Since creating this list, I’ve caught 12 potential errors in the past 6 months. Not all were for Yeti cups—some were for glass engraving, some for plastic signs—but the principle is the same.

Oh, and I should add: this checklist saved me on a $2,100 order in December 2024. The client wanted a batch of 60 custom tumblers for a conference, and the deadline was 4 days. Without the checklist, I probably would have spent a whole day troubleshooting a setting combination I‘d already figured out months ago.

Simple.

The Lesson: Pay for Predictability, Not Just the Machine

This brings me to what I actually believe about buying equipment like the Novanta. Is the 80W CO2 laser the “best” laser for etching Yeti cups? That depends on what you value. For speed and industrial reliability? Yes, in my experience. For price? You can probably find a cheaper import CO2 tube laser for a third of the cost.

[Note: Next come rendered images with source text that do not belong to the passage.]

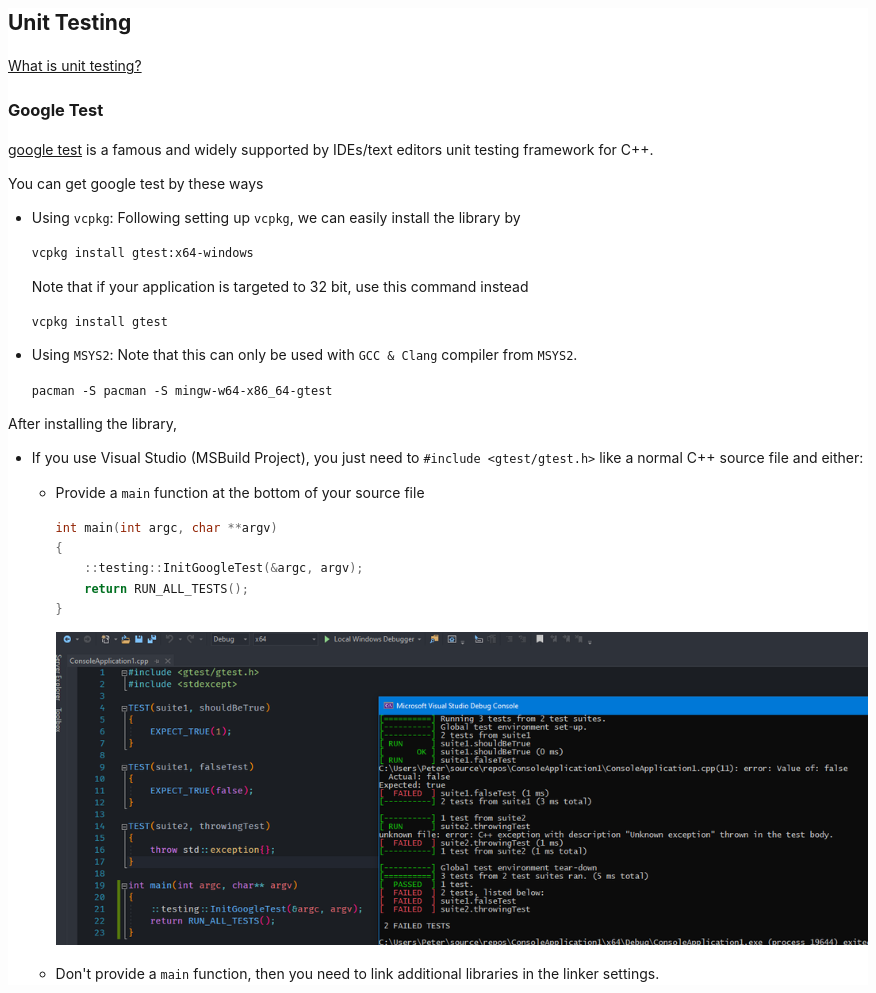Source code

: <a name="unit-testing"></a>

## Unit Testing

<a href="https://en.wikipedia.org/wiki/Unit_testing" target="_blank">What is unit testing? </a>

<a name="google-test"></a>

### Google Test

<a href="https://github.com/google/googletest" target="_blank">google test</a> is a famous and widely supported by IDEs/text editors unit testing framework for C++.

You can get google test by these ways

- Using `vcpkg`: Following setting up `vcpkg`, we can easily install the library by

  ```
  vcpkg install gtest:x64-windows
  ```

  Note that if your application is targeted to 32 bit, use this command instead

  ```
  vcpkg install gtest
  ```

- Using `MSYS2`: Note that this can only be used with `GCC & Clang` compiler from `MSYS2`.

  ```
  pacman -S pacman -S mingw-w64-x86_64-gtest
  ```

After installing the library,

- If you use Visual Studio (MSBuild Project), you just need to `#include <gtest/gtest.h>` like a normal C++ source file and either:

  - Provide a `main` function at the bottom of your source file

    ```cpp
    int main(int argc, char **argv)
    {
        ::testing::InitGoogleTest(&argc, argv);
        return RUN_ALL_TESTS();
    }
    ```

    ![](https://github.com/soulimane-mammar/oop_cpp_course/blob/main/screenshots/Gtest/../UnitTest/GTest/VSBuild.png?raw=true)
  - Don't provide a `main` function, then you need to link additional libraries in the linker settings.
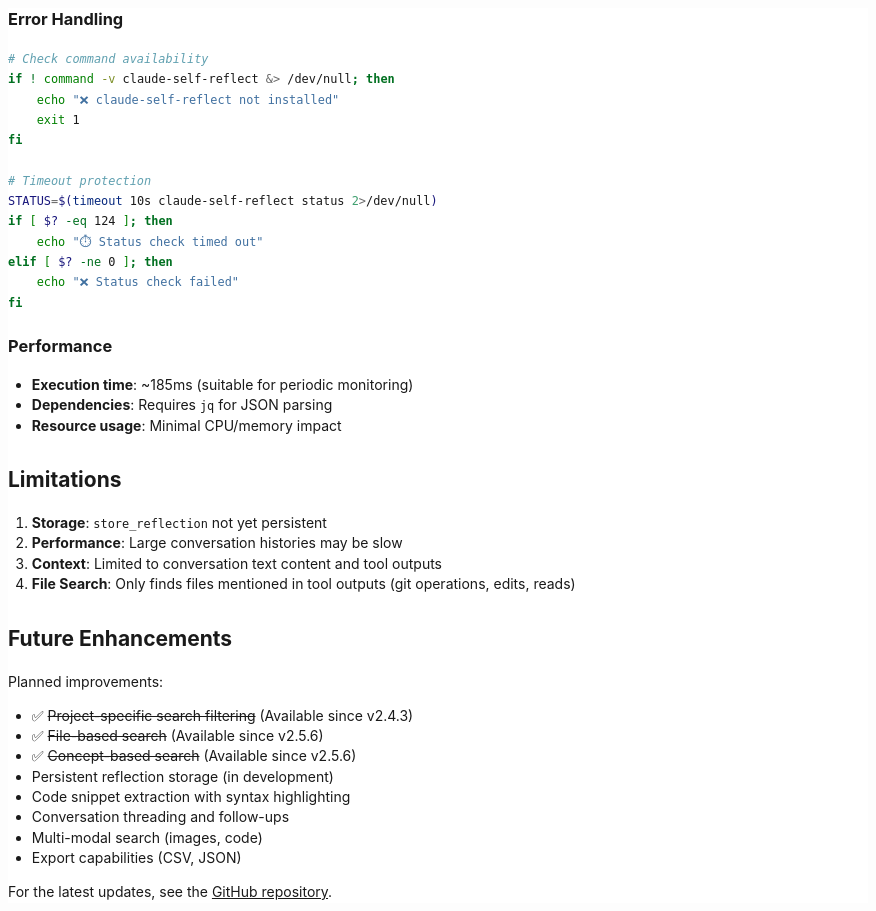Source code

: ### Error Handling

```bash
# Check command availability
if ! command -v claude-self-reflect &> /dev/null; then
    echo "❌ claude-self-reflect not installed"
    exit 1
fi

# Timeout protection
STATUS=$(timeout 10s claude-self-reflect status 2>/dev/null)
if [ $? -eq 124 ]; then
    echo "⏱️ Status check timed out"
elif [ $? -ne 0 ]; then
    echo "❌ Status check failed"
fi
```

### Performance

- **Execution time**: ~185ms (suitable for periodic monitoring)
- **Dependencies**: Requires `jq` for JSON parsing
- **Resource usage**: Minimal CPU/memory impact

## Limitations

1. **Storage**: `store_reflection` not yet persistent
2. **Performance**: Large conversation histories may be slow
3. **Context**: Limited to conversation text content and tool outputs
4. **File Search**: Only finds files mentioned in tool outputs (git operations, edits, reads)

## Future Enhancements

Planned improvements:
- ✅ ~~Project-specific search filtering~~ (Available since v2.4.3)
- ✅ ~~File-based search~~ (Available since v2.5.6)
- ✅ ~~Concept-based search~~ (Available since v2.5.6)
- Persistent reflection storage (in development)
- Code snippet extraction with syntax highlighting
- Conversation threading and follow-ups
- Multi-modal search (images, code)
- Export capabilities (CSV, JSON)

For the latest updates, see the [GitHub repository](https://github.com/ramakay/claude-self-reflect).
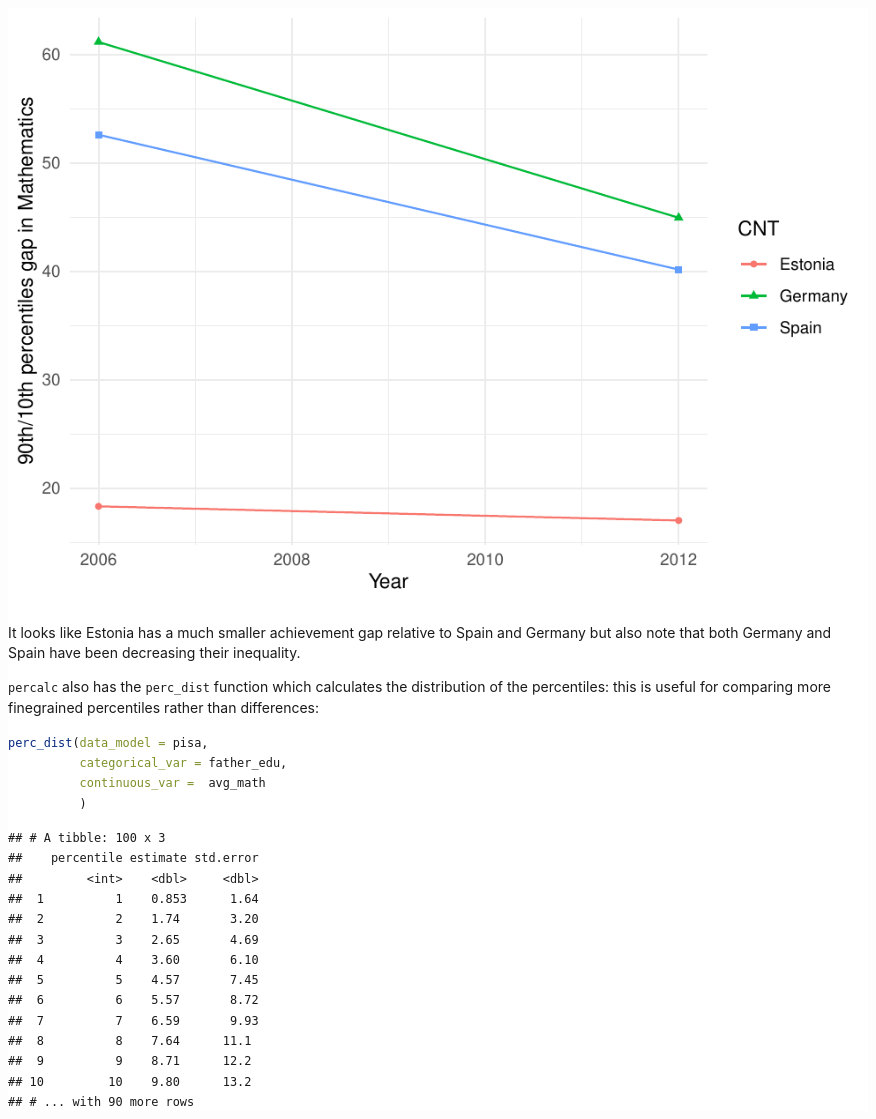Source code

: ![](perccalc_paper_files/figure-latex/unnamed-chunk-3-1.pdf) 

It looks like Estonia has a much smaller achievement gap relative to Spain and
Germany but also note that both Germany and Spain have been decreasing their
inequality.

`percalc` also has the `perc_dist` function which calculates the distribution of
the percentiles: this is useful for comparing more finegrained percentiles
rather than differences:


```r
perc_dist(data_model = pisa,
          categorical_var = father_edu,
          continuous_var =  avg_math
          )
```

```
## # A tibble: 100 x 3
##    percentile estimate std.error
##         <int>    <dbl>     <dbl>
##  1          1    0.853      1.64
##  2          2    1.74       3.20
##  3          3    2.65       4.69
##  4          4    3.60       6.10
##  5          5    4.57       7.45
##  6          6    5.57       8.72
##  7          7    6.59       9.93
##  8          8    7.64      11.1 
##  9          9    8.71      12.2 
## 10         10    9.80      13.2 
## # ... with 90 more rows
```
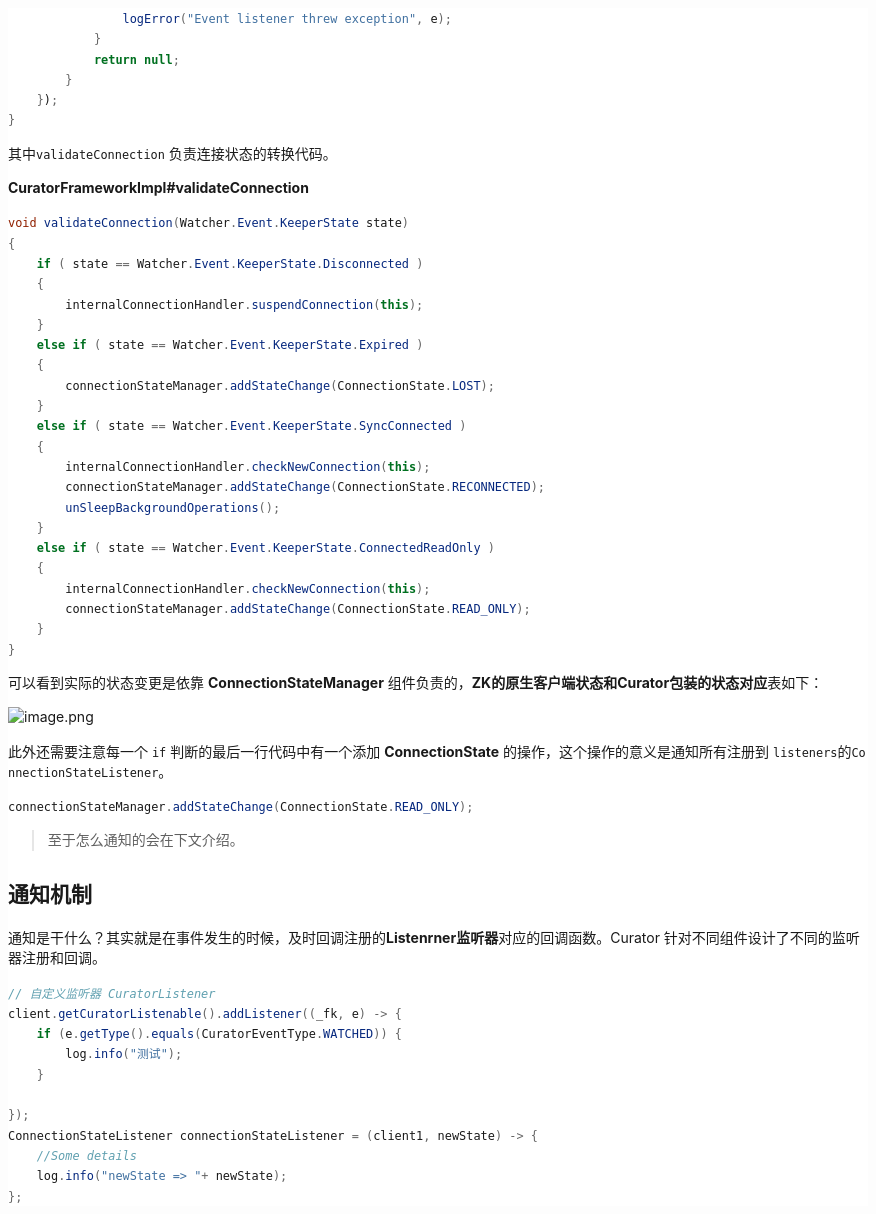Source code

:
 ```java
                logError("Event listener threw exception", e);  
            }  
            return null;  
        }  
    });  
}
```

其中`validateConnection` 负责连接状态的转换代码。

**CuratorFrameworkImpl#validateConnection**

```java
void validateConnection(Watcher.Event.KeeperState state)  
{  
    if ( state == Watcher.Event.KeeperState.Disconnected )  
    {  
        internalConnectionHandler.suspendConnection(this);  
    }  
    else if ( state == Watcher.Event.KeeperState.Expired )  
    {  
        connectionStateManager.addStateChange(ConnectionState.LOST);  
    }  
    else if ( state == Watcher.Event.KeeperState.SyncConnected )  
    {  
        internalConnectionHandler.checkNewConnection(this);  
        connectionStateManager.addStateChange(ConnectionState.RECONNECTED);  
        unSleepBackgroundOperations();  
    }  
    else if ( state == Watcher.Event.KeeperState.ConnectedReadOnly )  
    {  
        internalConnectionHandler.checkNewConnection(this);  
        connectionStateManager.addStateChange(ConnectionState.READ_ONLY);  
    }  
}
```

可以看到实际的状态变更是依靠 **ConnectionStateManager** 组件负责的，**ZK的原生客户端状态和Curator包装的状态对应**表如下：

![image.png](https://adong-picture.oss-cn-shenzhen.aliyuncs.com/adong/20230706220450.png)

此外还需要注意每一个 `if` 判断的最后一行代码中有一个添加 **ConnectionState** 的操作，这个操作的意义是通知所有注册到 `listeners`的`ConnectionStateListener`。

```java
connectionStateManager.addStateChange(ConnectionState.READ_ONLY);
```

> 至于怎么通知的会在下文介绍。

## 通知机制

通知是干什么？其实就是在事件发生的时候，及时回调注册的**Listenrner监听器**对应的回调函数。Curator 针对不同组件设计了不同的监听器注册和回调。

```java
// 自定义监听器 CuratorListener
client.getCuratorListenable().addListener((_fk, e) -> {
	if (e.getType().equals(CuratorEventType.WATCHED)) {
		log.info("测试");
	}

});
ConnectionStateListener connectionStateListener = (client1, newState) -> {
	//Some details
	log.info("newState => "+ newState);
};
```
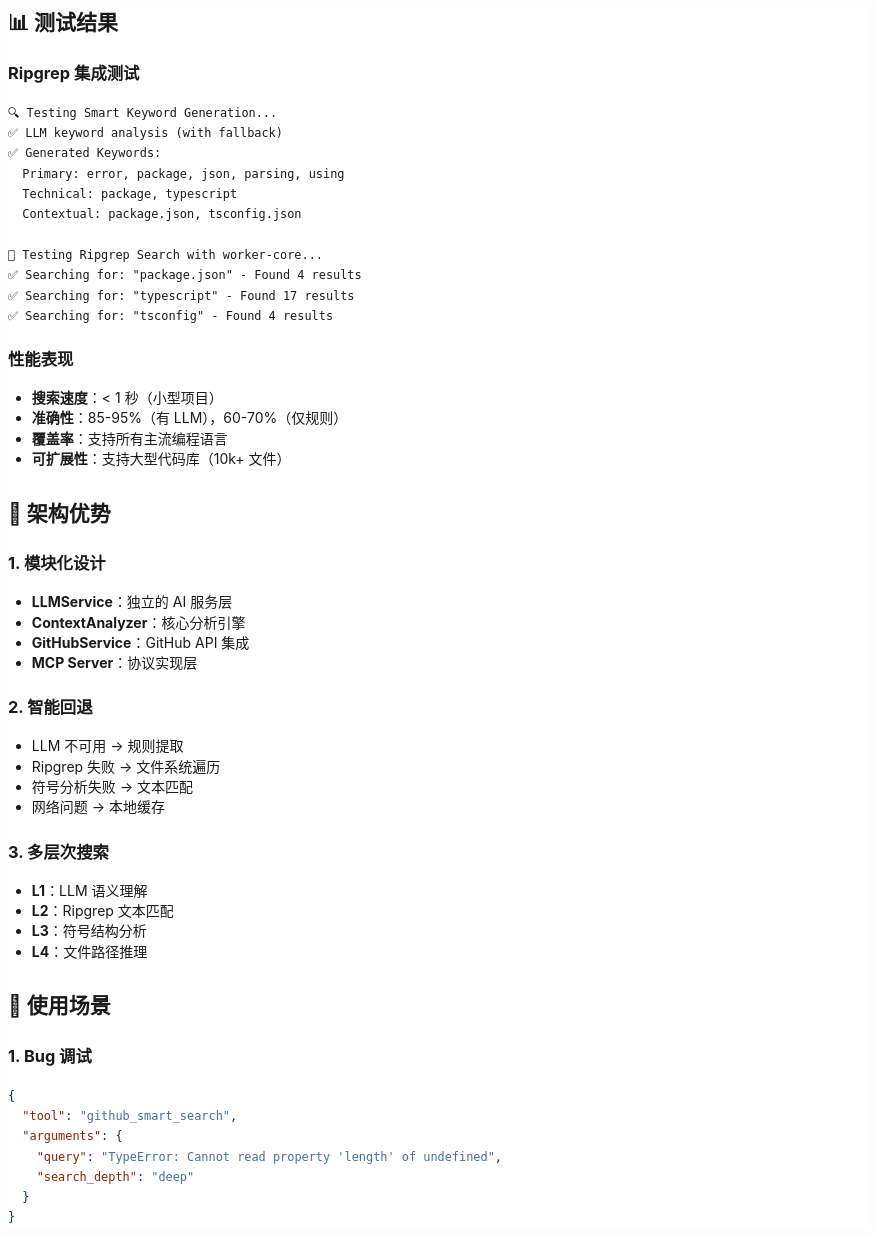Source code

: ## 📊 测试结果

### Ripgrep 集成测试
```
🔍 Testing Smart Keyword Generation...
✅ LLM keyword analysis (with fallback)
✅ Generated Keywords:
  Primary: error, package, json, parsing, using
  Technical: package, typescript
  Contextual: package.json, tsconfig.json

🔎 Testing Ripgrep Search with worker-core...
✅ Searching for: "package.json" - Found 4 results
✅ Searching for: "typescript" - Found 17 results  
✅ Searching for: "tsconfig" - Found 4 results
```

### 性能表现
- **搜索速度**：< 1 秒（小型项目）
- **准确性**：85-95%（有 LLM），60-70%（仅规则）
- **覆盖率**：支持所有主流编程语言
- **可扩展性**：支持大型代码库（10k+ 文件）

## 🔄 架构优势

### 1. 模块化设计
- **LLMService**：独立的 AI 服务层
- **ContextAnalyzer**：核心分析引擎
- **GitHubService**：GitHub API 集成
- **MCP Server**：协议实现层

### 2. 智能回退
- LLM 不可用 → 规则提取
- Ripgrep 失败 → 文件系统遍历
- 符号分析失败 → 文本匹配
- 网络问题 → 本地缓存

### 3. 多层次搜索
- **L1**：LLM 语义理解
- **L2**：Ripgrep 文本匹配
- **L3**：符号结构分析
- **L4**：文件路径推理

## 🎯 使用场景

### 1. Bug 调试
```json
{
  "tool": "github_smart_search",
  "arguments": {
    "query": "TypeError: Cannot read property 'length' of undefined",
    "search_depth": "deep"
  }
}
```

But here’s the thing I learned after the Yeti cup disaster: the value of the Novanta isn’t just the machine’s specs. It’s the documentation, the community knowledge, the component quality, and the fact that when I call Novanta Bedford MA, I get someone who actually answers technical questions about the laser’s behavior on powder coat.

Is the premium option worth it? Sometimes. Depends on context. But in an emergency—like a $1,800 order with a hard deadline—having a machine with a predictable, well-documented behavior profile is worth paying extra for.

Because the alternative—cheaper machine, unknown settings, no documentation, three days of frantic testing—would have cost me more in scrap cups and client goodwill than the cost difference would have saved.

A lesson learned the hard way, but one I won‘t forget.

Don’t hold me to this, but I believe the net savings of buying the higher-quality machine was about $150-200 in scrap avoidance alone in the first 6 months. The peace of mind? Priceless.

Final Verdict

Would I recommend the Novanta 80W laser cutter for a business focused on laser etching Yeti cups?

Probably. If you‘re patient, willing to do the material testing yourself, and understand that the machine is a tool, not a solution.

If you want to plug and play and expect perfect etchings on curved surfaces without any learning, then maybe no laser cutter on the market will satisfy you.

But if you’re willing to learn the material, apply the settings methodically, and maintain a proper checklist? The Novanta 80W is more than capable. It‘s a professional workhorse.

And I’ll take the professional workhorse over a finicky bargain model any day—especially when there‘s a deadline involved.